··· Provided material

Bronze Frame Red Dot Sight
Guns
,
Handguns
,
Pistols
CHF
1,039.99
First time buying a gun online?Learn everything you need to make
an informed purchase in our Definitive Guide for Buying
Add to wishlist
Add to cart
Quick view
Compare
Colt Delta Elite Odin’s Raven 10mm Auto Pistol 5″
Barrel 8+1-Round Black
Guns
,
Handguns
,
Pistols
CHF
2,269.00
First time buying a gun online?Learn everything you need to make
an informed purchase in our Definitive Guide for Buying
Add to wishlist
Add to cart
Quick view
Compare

······

> **Description of the task**
Copy the lines of the items again, putting "USD" wherever "CHF" appears and changing nothing else.

> **Answer**
Bronze Frame Red Dot Sight
Guns
,
Handguns
,
Pistols
USD
1,039.99
First time buying a gun online?Learn everything you need to make
an informed purchase in our Definitive Guide for Buying
Add to wishlist
Add to cart
Quick view
Compare
Colt Delta Elite Odin’s Raven 10mm Auto Pistol 5″
Barrel 8+1-Round Black
Guns
,
Handguns
,
Pistols
USD
2,269.00
First time buying a gun online?Learn everything you need to make
an informed purchase in our Definitive Guide for Buying
Add to wishlist
Add to cart
Quick view
Compare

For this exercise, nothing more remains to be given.